The Home Office will commission the Migration Advisory Committee to consider policy options for reforming the graduate visa route so that it better supports a pathway into high quality jobs for graduates and to "prevent abuse".  Whether we will see further developments for this category or a closing of this category (which happened to its predecessor – Post Study Worker) is yet to be seen.


New rules now mean specific requirements need to be met in order for students (and student dependants) to switch into the skilled worker route.  From 1 January 2024, changes to the UK student visa rules mean that international students will no longer be able to bring their dependant partner or children to the UK, unless they are enrolled in a PhD or postgraduate research programme.

Spouses of British or settled nationals

As part of the expected changes in 2024, the income requirement for British nationals will increase from the current £18,600 (no children) to £38,700. There will be an initial jump to £29,000 with the remaining increase being phased in over the next 12 months.

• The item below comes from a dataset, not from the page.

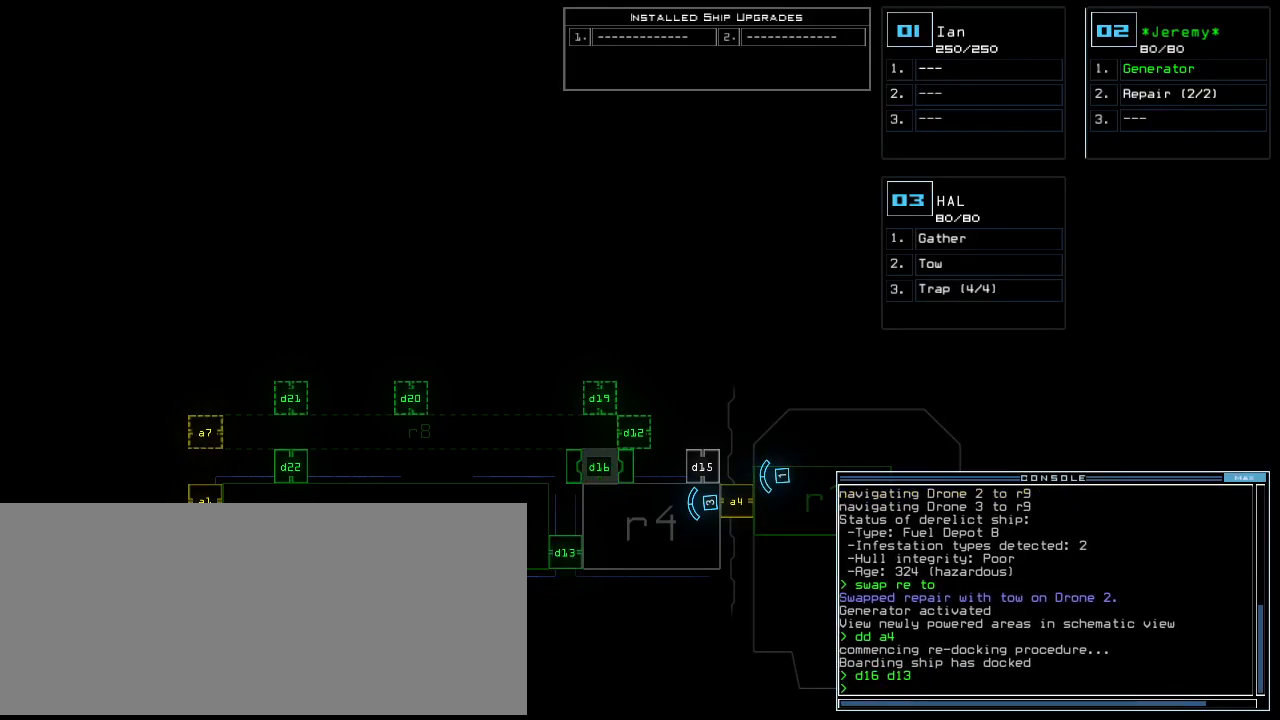
{"keys": [], "events": [[220, "3", "down"], [260, "down", "down"], [300, "3", "up"], [420, "a", "down"], [440, "down", "up"], [460, "r", "down"], [500, "a", "up"], [500, "r", "up"]]}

The additional income requirement to sponsor children is yet to be clarified, as is the application of these new rules to extension applications.

ETA visa waiver programme

The Electronic Travel Authorisation (ETA) visa waiver programme for visitors from the EU and other countries whose nationals do not require a visa to visit the UK will continued to be phased out in 2024. Qatari nationals have been the first to use this system and while decisions appear to be made quickly there have still been reports of some refusals. It remains to be seen whether airlines and ground staff will receive the appropriate support from the Home Office in relation to checking ETA permissions of travellers before boarding and whether some travellers may be incorrectly denied permission to board.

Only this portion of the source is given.